Le réchauffement climatique va-t-il faire disparaître le vin français ?

La question peut paraître inutilement alarmiste. Pourtant, ce n’est pas le cas et les conséquences du réchauffement climatique sur la qualité des vins français se font déjà sentir. Si le processus a été suffisamment lent jusqu’à présent pour passer inaperçu auprès du grand public, il s’accélère et pourrait provoquer la disparition des plus grands vins français. Explications.

Les conséquences du réchauffement climatique sur les vins

Le réchauffement climatique, même d’un seul degré, a de fortes conséquences sur les vins. D’abord, il fait intervenir les vendanges de plus en plus tôt. Sur tout le territoire, les vendanges interviennent désormais en moyenne deux semaines plus tôt aujourd’hui qu’il y a 50 ans. En Alsace, les vendanges avaient démarré le 13 octobre en 1969. En 2018, c’était le 3 septembre.

Cela a des conséquences importantes sur la qualité du raisin dont l’acidité augmente beaucoup alors qu’il n’a pas le temps de mûrir. Cette acidité se transmet évidemment au vin. De plus, la mortalité des vignes ne cesse d’augmenter et les vignobles migrent lentement vers le nord pour profiter d’un meilleur climat. Si cela continue, les cépages historiques disparaîtront et les appellations géographiques changeront.

Comment résister au réchauffement climatique ?

Le vin bio semble être une démarche positive qui permettrait de répondre aux défis du réchauffement climatique. D’abord, parce que la diminution des pesticides participe au maintien de l’écosystème nécessaire à la fabrication du vin. Ensuite, le vin bio serait plus résistant et mieux armé face aux problèmes posés par le réchauffement climatique.

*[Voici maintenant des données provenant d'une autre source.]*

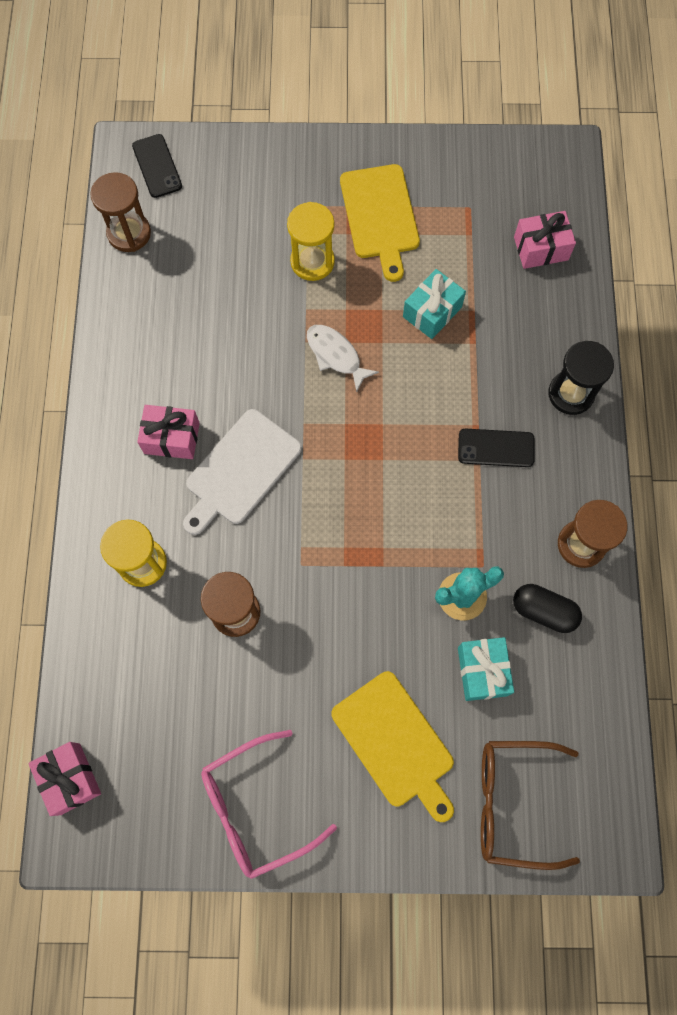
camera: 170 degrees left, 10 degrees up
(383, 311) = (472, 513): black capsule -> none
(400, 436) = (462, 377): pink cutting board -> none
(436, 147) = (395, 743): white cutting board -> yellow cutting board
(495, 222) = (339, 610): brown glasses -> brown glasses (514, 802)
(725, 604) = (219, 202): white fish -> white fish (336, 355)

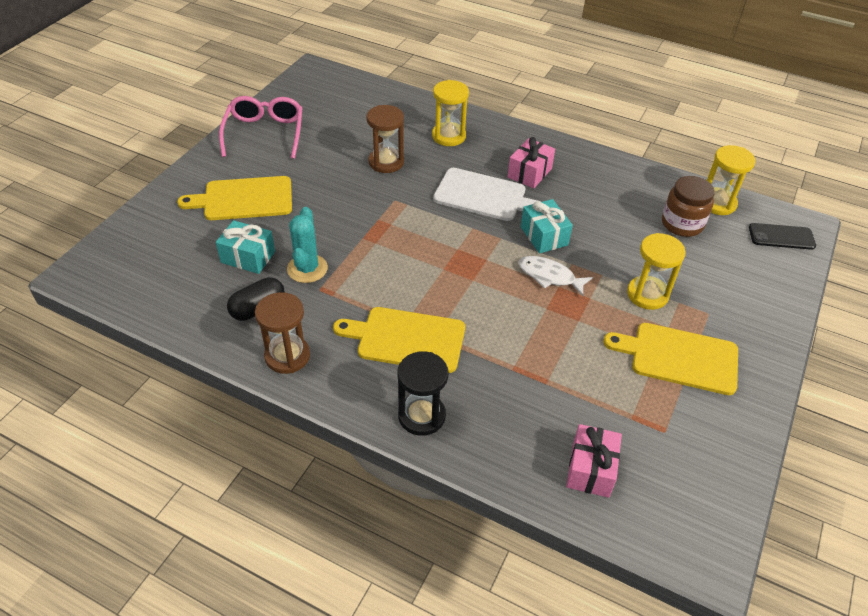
camera: 115 degrees right, 25 degrees down
(70, 778) = (344, 79): pink gift -> none
(129, 233) = (717, 203): brown hourglass -> yellow hourglass
(184, 258) = (682, 224): none -> brown jar
(241, 470) = (483, 195): white cutting board -> white cutting board turned 135 degrees clockwise
(336, 355) = (549, 276): white fish -> white fish turned 135 degrees counterclockwise
(432, 312) = (559, 352): turquoise gift -> turquoise gift (544, 236)
(496, 448) = (406, 339): black phone -> yellow cutting board
(514, 802) = (155, 237): brown glasses -> none

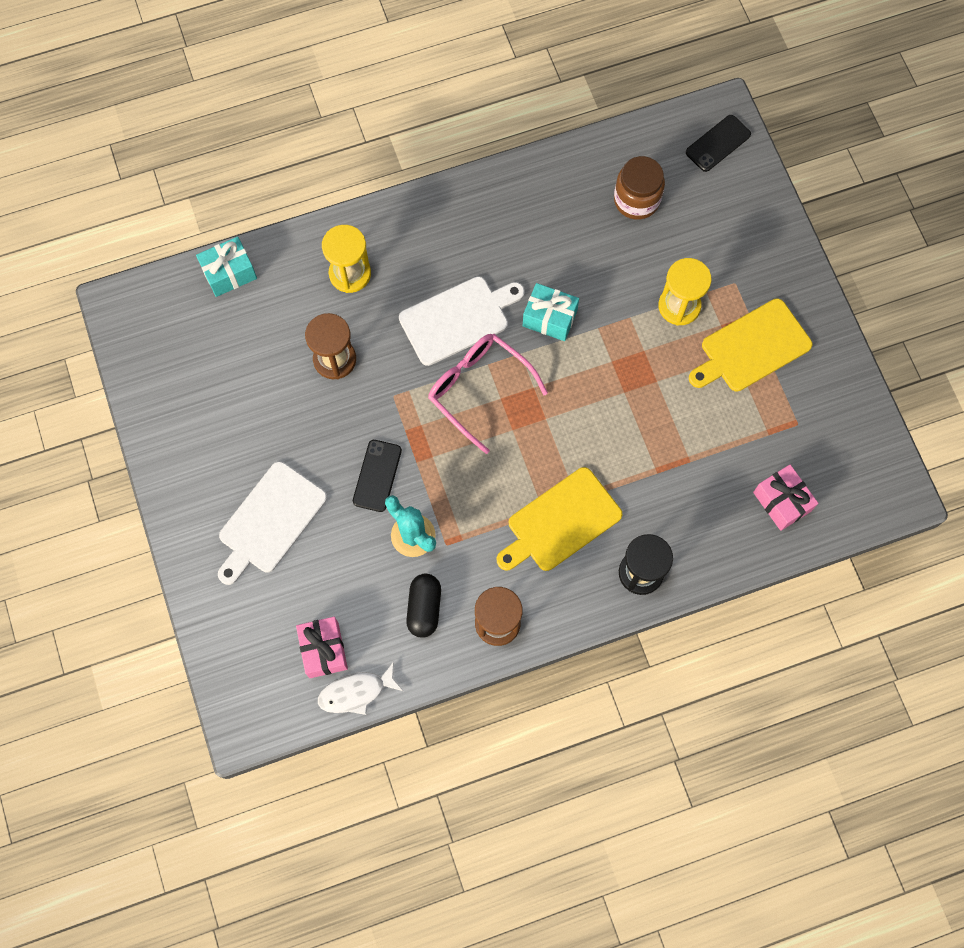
camera: 45 degrees left, 25 degrees up
(244, 199) = (270, 521): yellow cutting board -> white cutting board
(248, 257) = (353, 572): turquoise gift -> turquoise gift (229, 273)
(264, 134) = (185, 432): pink glasses -> pink glasses (479, 390)
(331, 226) = (377, 476): none -> black phone
(529, 173) = (465, 254): pink gift -> pink gift (323, 650)
(549, 276) = (595, 357): white fish -> white fish (356, 692)
(717, 203) = (641, 147): yellow hourglass -> none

Effectivement, alors que la sécheresse frappe la France, tous les vignobles bio (et biodynamiques pour certains) semblent bien mieux résister à ces conditions difficiles. Difficile de savoir exactement pourquoi, mais l’explication la plus souvent donnée explique cette résistance par le fait que les raisins bio sont mieux sélectionnés et moins protégés par les pesticides. Résultat, ce sont des espèces plus résistantes.

Une nouvelle carte des vins ?

Si le vin bio semble être la meilleure manière pour le vin français de s’adapter à ces nouvelles conditions, il ne faudrait pas qu’il fasse oublier les impacts massifs du réchauffement climatique. Effectivement, toutes ces conséquences semblent désormais inévitables alors qu’aucune mesure n’est prise et que la pollution humaine continue d’augmenter chaque année.

Résultat, la carte mondiale du vin risque d’être profondément modifiée en seulement quelques décennies. De nouveaux acteurs profiteront du réchauffement, comme l’Angleterre, le Danemark et la Russie. Les régions françaises historiquement viticoles risquent d’avoir du mal à suivre et la France devra se montrer inventive pour conserver son statut privilégié dans le monde de la production de vin.